Data:

★ ★ ★

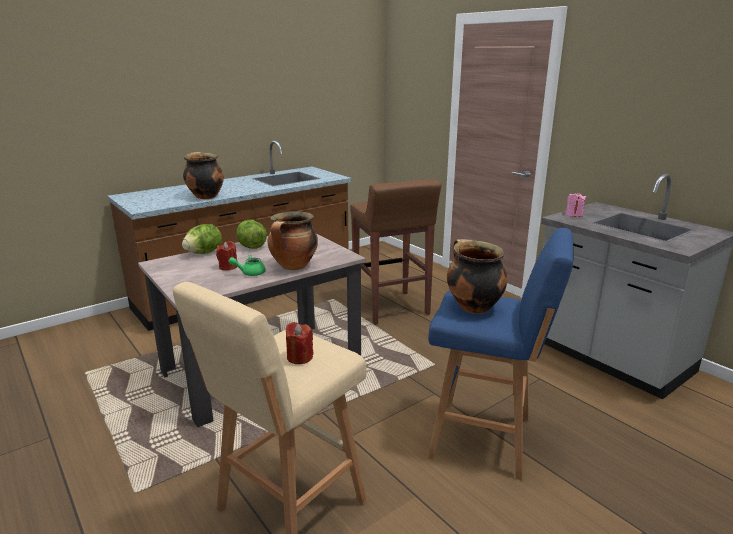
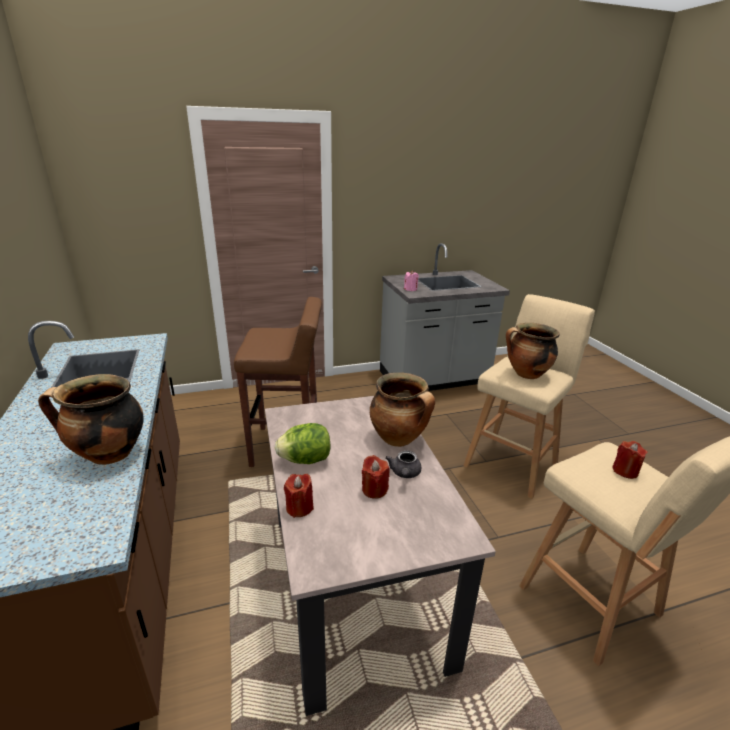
camera: 70 degrees left, 5 degrees up
lettuce [182,224,222,254] -> red candle [284,474,314,518]
green teapot [228,255,266,276] -> grey teapot [385,450,421,478]
blue stool [428,228,574,480] -> beige stool [463,294,595,499]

★ ★ ★

Work instructions:
Write the lines above out again exactly, without any of their pictures.

Exercise output:
camera: 70 degrees left, 5 degrees up
lettuce [182,224,222,254] -> red candle [284,474,314,518]
green teapot [228,255,266,276] -> grey teapot [385,450,421,478]
blue stool [428,228,574,480] -> beige stool [463,294,595,499]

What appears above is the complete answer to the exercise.